Histoire de la restauration du protestantisme en France

7. Lettre d’un curé du Poitou à Maurepas (1729)

Décembre 1729.

Monseigneur, je ne dois pas me rebuter à informer votre éminance de l’opiniastreté de plus de deux mille religionnaires mutins à désobéir à l’authorité royalle, qui absolument ne veullent pas enuoyer leurs enfants au catéchisme, crainte qu’on les oblige de se confesser et faire leur première communion. J’ay pris la liberté, dès le 27 du passé, de mettre sous vos yeux l’indépendance de ce peuple hérétique et rebelle, puisque M. Joly de Fleury fera voir à votre éminance les appels que j’ay eu l’honneur de lui envoyer, et que mes parroissiens ont ozé faire pour ne point faire instruire leurs enfants au nombre de près de mille dans la religion catholique apostolique et romaine ; le tout pour perpétuer leur indépendance et se voir en estat un jour de former une sédition contre l’aymable Roy qui nous gouuerne, puisqu’ils font journellement des cabales publiques pour entr’eux faire des assemblées nombreuses toutefois secrettes, pour fouler entièrement aux pieds toutes les loix de l’Église, jusqu’à n’y pas venir escouter la parolle de Dieu annoncée par des missionnaires choisis exprès pour leur conversion. Comme voilà le saint temps de l’Auent passé, où je n’ay laissé écouler aucun jour sans travailler à défricher la vigne du Seigneur, sans produire aucun fruit, craignant qu’il n’en arriue autant ce Garesme, j’ay recours sans retardement à votre éminance, à la supplier d’envoyer de nouveaux ordres au juge subalterne du lieu ou royaux qui sont de Poictiers et d’Angoumois de contraindre ces religionnaires d’envoyer, sous de grosses peines, de conduire au son de la cloche, leurs enfants à l’Église, puisque ces mêmes juges ne veullent plus condamner, voyant leur sentance sans aucun effet et suiuie d’un appel qui n’a point de parties pour soutenir et deffendre les édits de Sa Majesté. J’ose donc demander à votre éminance de faire mettre aux hôpitaux ou ailleurs un certain nombre de filles, enfants, aux dépents du Roy, puisqu’ils ne sont pas tout à fait en estat de payer pension. Je payerais moy-même volontiers quelques pensions, ce qui produirait de grands fruits, mais à peine ay ie de quoi subsister.
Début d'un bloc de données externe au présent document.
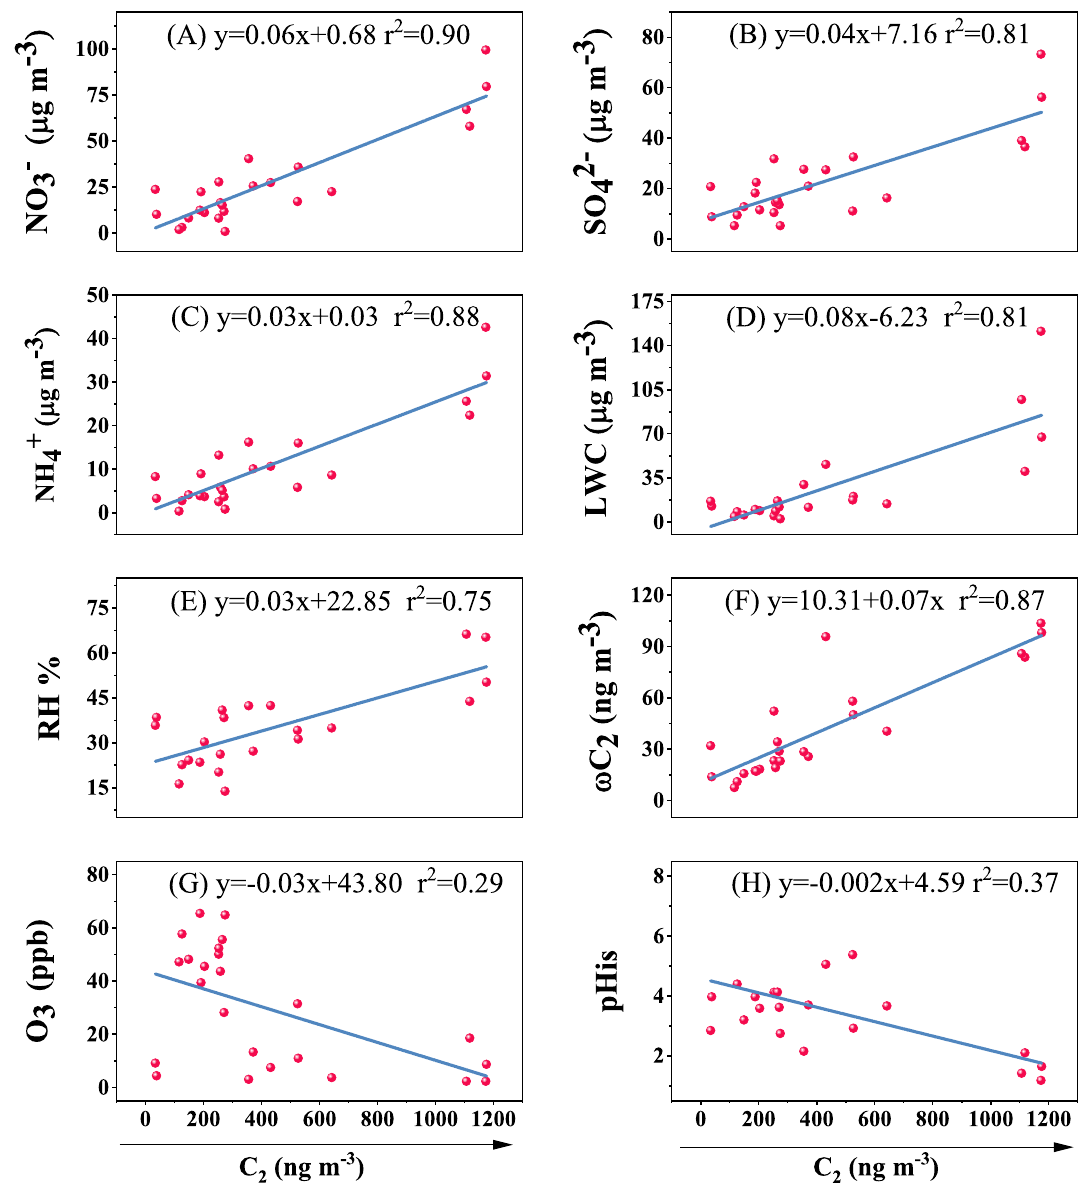
Figure 5. Linear regressions of oxalic acid (C 2 ) with NO 3− , SO 42− , NH 4+ , liquid water content (LWC), relative humidity (RH),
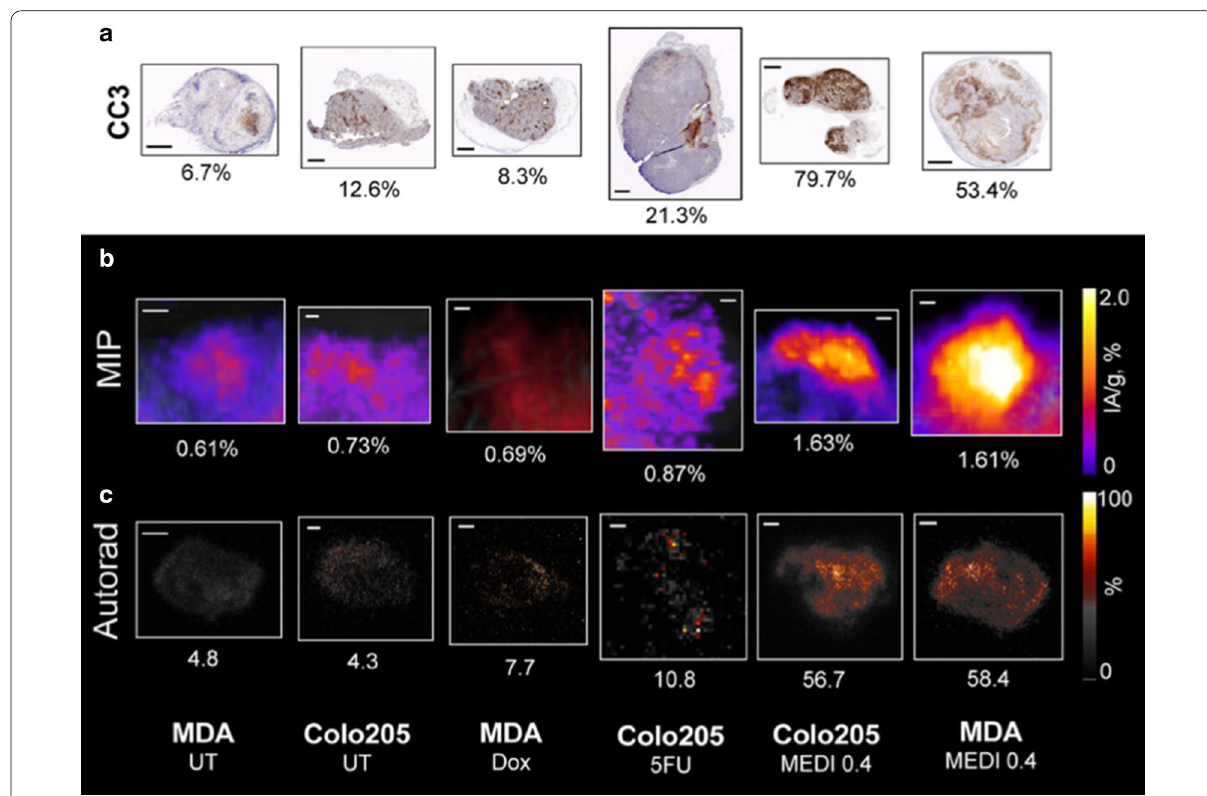
Fig. 8 Correlation of 18 F‑C2A signal with immunohistochemical markers of cell death for representative MDA‑MB‑231 and Colo205 tumors. a Cleaved caspase‑3 (CC3). Tumor section positive CC3 pixel count values (%) are shown. b Maximum intensity projection (MIP) of PET signal (IA/g, %). c Autoradiography of tumor sections acquired immediately after imaging (% of area with signal). Tumors were collected from different mice, bearing either Colo205 or MDA‑MB‑231, 2 h following administration of 18 F‑C2Am. MEDI3039 (MEDI) used at 0.4 mg/kg, i.v., for 24 h. 5FU and Doxorubicin (Dox) were both used at 100 mg/kg, i.p., for 24 h. UT untreated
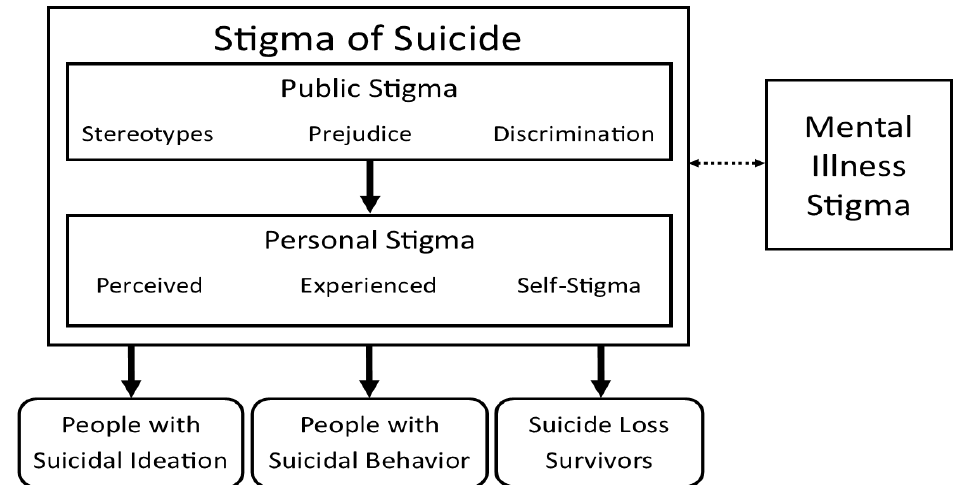
Figure 1. Model of public and personal stigma of suicide.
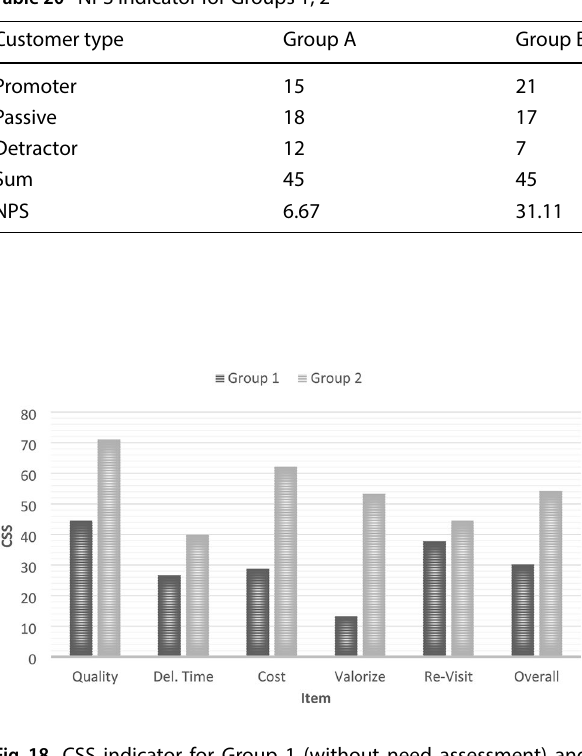
Fig. 18 CSS indicator for Group 1 (without need assessment) and Group 2 (with need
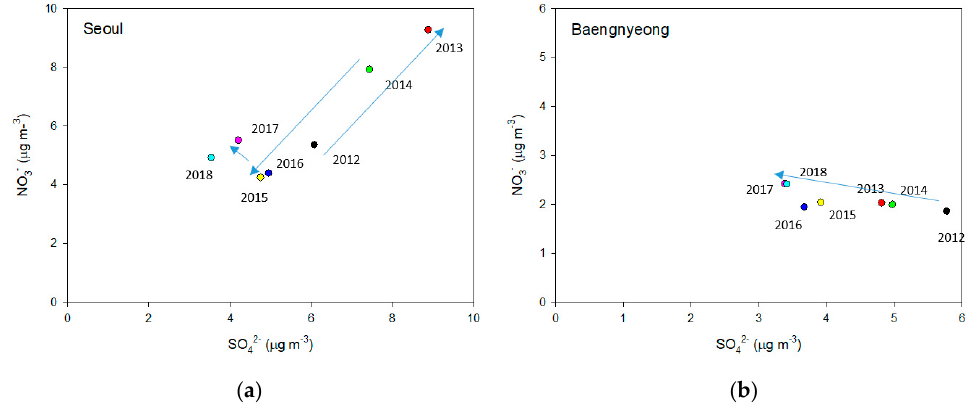
Figure 7. The changes in SO 42– and NO 3– concentrations: ( a ) Seoul; ( b ) Baengnyeong Island. 3.4. SOR and NOR in Seoul and on Baengnyeong Island According to PM2.5 Concentration and RH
Comme ce peuple est si inflexible dans son opiniastreté, ils deffendent de nous appeler dans leurs maladies les plus dangereuses. C’est ainsy qu’ils meurent et se damnent, pendant qu’un grand nombre se sauueraient, si nous les voyons à l’extrémité. Mais ils ne nous appelleront jamais qu’ils n’y soient contraints par leurs propres parants ou domestiques présents. Car, à présent, tout fuit de chez un huguenot malade, lorsque nous l’allons voir, et cela afin de n’estre pas obligé de témoigner.

Encore une fois, Monseigneur, c’est la forte passion que j’ay de gagner des ames à Dieu qui me font prendre la liberté d’avoir recours à votre éminance pour exterminer cette maudite hydre, qui fait tant de ravages dans ce lieu. Au renouvellement de l’année, je prent la sainte hardiesse d’offrir toute sorte d’heureux souhaits à votre éminance, qu’elle soit remplie de bénédictions ; pour preuue de mon obéissance respectueuse, je désire la conseruation de votre éminance jusqu’à la fin de ce siècle, avec le souuenir éternel de votre sainteté au milieu des bienheureux.

J’ai l’honneur d’estre à votre éminance, Monseigneur, le plus humble et le plus obéissant et fidelle de vos serviteurs.

Degennes,

Curé de Villefagnan, diocèse de Poictiers,
généralité d’Angoulesme, route de Bordeaux.